The Lahore stock on Monday continued the last week lacklustre condition in the absence of institutional or retail investors' interest and equities under the lead of blue chip registered losses amid a low trading activity.
The LSE-25 index lost 33.41 points and closed at 3687.23 against 3720.64 of last Friday while transaction volume fractional improved from previous week trading of 212,600 shares to 431,600 shares on account of fresh entries in Bank Alflah. All prime equities, including Pak Oil Fields, Attock Refinery, PPL, OGDC, MCB Bank, National Bank, Allied Bank, NIB Bank, Sui Northern, Pakistan PTA, Pakistan Cement Company, and DG Khan Cement stayed in minus column.
They closed and showed trading of insignificant number of shares except Bank Alfalah posting a marginal loss of Rs 0.40 with high trading volume of 326,000 shares. Only a single company - Orix Investment Bank - closed in green zone with a gain of Rs 0.11.

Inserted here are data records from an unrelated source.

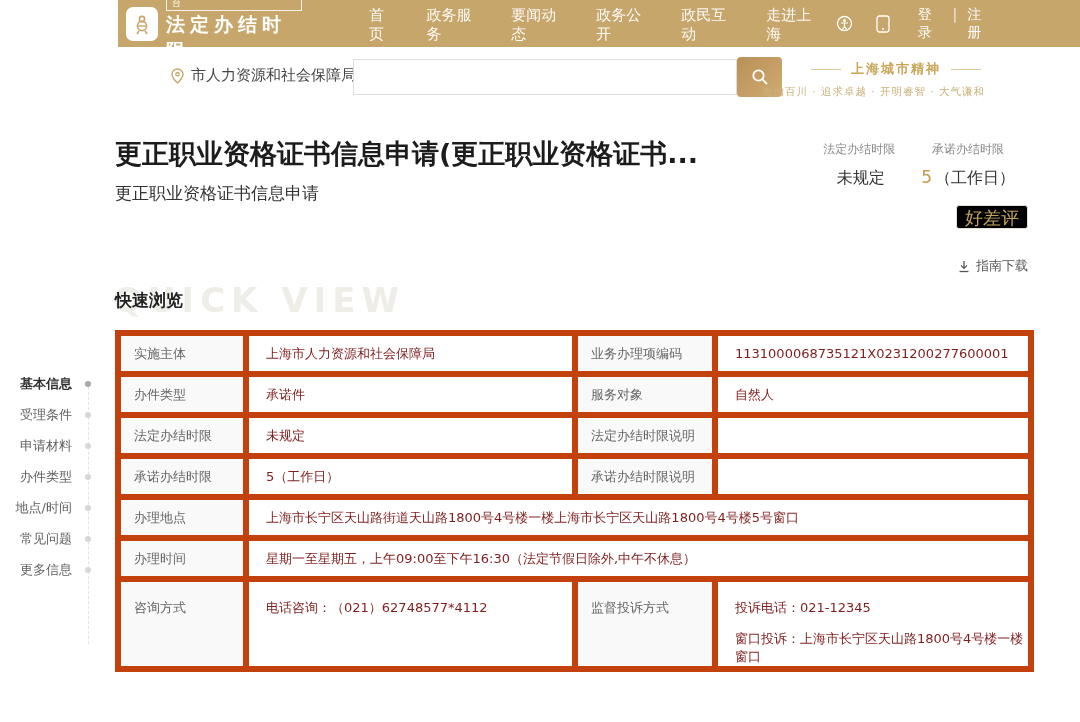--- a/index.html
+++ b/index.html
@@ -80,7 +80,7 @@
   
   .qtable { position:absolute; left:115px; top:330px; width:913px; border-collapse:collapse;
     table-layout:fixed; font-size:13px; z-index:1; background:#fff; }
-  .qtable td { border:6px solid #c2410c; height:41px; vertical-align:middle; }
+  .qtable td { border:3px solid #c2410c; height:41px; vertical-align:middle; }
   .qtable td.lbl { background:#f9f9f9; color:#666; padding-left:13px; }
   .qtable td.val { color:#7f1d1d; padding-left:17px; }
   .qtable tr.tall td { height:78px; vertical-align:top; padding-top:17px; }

The market opened on a depressed note and moved in red zone during the entire Monday's trading. The experts were anticipating that after a six consecutive trading sessions with lower cap limit of one percent, the market rebounded and broke the lower limit.
"Unfortunately, the bombing in Islamabad claiming 21 lives and leaving dozens injured disallowed the sentiments to improve," said Mirza Muhammad Irfan, equity research head, Capital Vision Securities.
A little recovery was seen in the Bank Alflah failing to sustain following lack of support. It is a fact that the market always moves amid downhearted sentiments during June-July of every year, but the present situation has further aggravated because of the prevailing political uncertainty, operation against the militants in Fata, and the persistent rupee's depreciation in the open market. All the positive things like payment of outstanding amounts to the oil companies and continuity in capital gain tax exemption could not be discounted, he said.
The increasing interbank rate for the US dollar and its rising value in the open market may lead to the State Bank of Pakistan for taking monetary step to check the unabated dollar's appreciation. The State Bank may enhance the bank's discount rate but it could leave negative impact on the stocks business, he maintained.
He said the revision of lower cap limit of one percent has been proved as an effective tool to keep the market's downward move at certain level. Because of one percent lower limit, the market has observed all the shocks, he said and added the same should be remain intact for the future unless and until the market starts improving on fundamental basis.
Out of 85 active issues, one company closed with positive note, 23 lost their values while 61 remained unchanged at their previous levels. PSO lost Rs 3.51, MCB Bank shed Rs 3.14, while Attock Refinery and PPL were down by Rs 2.41 and Rs 2.37.